CHECK YOUR UNDERSTANDING —
1. From the forum post about spark-submit and Python versions, list every configuration setting the poster says they added while trying to fix the problem.
2. Using the forum post about spark-submit and Python versions, explain why the poster gets the error during spark-submit.
3. In the forum post about spark-submit and Python versions, reproduce everything from "Issue with spark-submit" down to "file=sys.stderr)", changing "spark-submit" to "pyspark".

PAGE EXCERPT —
Support Questions

Find answers, ask questions, and share your expertise
Announcements
Celebrating as our community reaches 100,000 members! Thank you!

Issue with spark-submit with different python version

avatar

We are doing spark-submit from airflow (added it as a custom parcel into CDP 7.1)

Airflow is built with python 3 however default python version on CDP is python2. As a result during spark-submit getting this issue:

 

WARN net.ScriptBasedMapping: Exception running /etc/hadoop/conf.cloudera.yarn/topology.py 10.228.86.42
ExitCodeException exitCode=1:   File "/opt/cloudera/parcels/Airflow-1.10.10-python3.7.7_1.2.3/lib/python3.7/site.py", line 177
    file=sys.stderr)
        ^
SyntaxError: invalid syntax

 

Added PYSPARK_DRIVER_PYTHON and PYSPARK_PYTHON to spark-defaults as well as spark-env.sh pointing to python3. Also added spark.yarn.appMasterEnv.PYTHONHASHSEED = 0 however the problem remains. As soon as python version is being changed to python3 on the workers (basically the only available python becomes python 3) spark-submit starts working. I was wondering if there is something I am missing.

INFORMATION GIVEN —
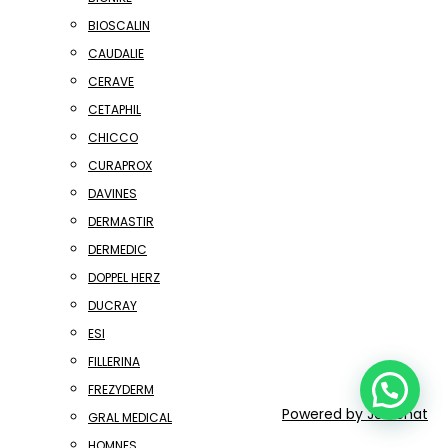
BIOSCALIN
CAUDALIE
CERAVE
CETAPHIL
CHICCO
CURAPROX
DAVINES
DERMASTIR
DERMEDIC
DOPPEL HERZ
DUCRAY
ESI
FILLERINA
FREZYDERM
Powered by
Joinchat
GRAL MEDICAL
HOMNES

SOLVED TASKS —
1.
PYSPARK_DRIVER_PYTHON
PYSPARK_PYTHON
spark.yarn.appMasterEnv.PYTHONHASHSEED = 0

2. Airflow is built with Python 3, but the default Python version on CDP is Python 2. The poster says the error during spark-submit happens because of this mismatch.

3.
Issue with pyspark with different python version

avatar

We are doing pyspark from airflow (added it as a custom parcel into CDP 7.1)

Airflow is built with python 3 however default python version on CDP is python2. As a result during pyspark getting this issue:

 

WARN net.ScriptBasedMapping: Exception running /etc/hadoop/conf.cloudera.yarn/topology.py 10.228.86.42
ExitCodeException exitCode=1:   File "/opt/cloudera/parcels/Airflow-1.10.10-python3.7.7_1.2.3/lib/python3.7/site.py", line 177
    file=sys.stderr)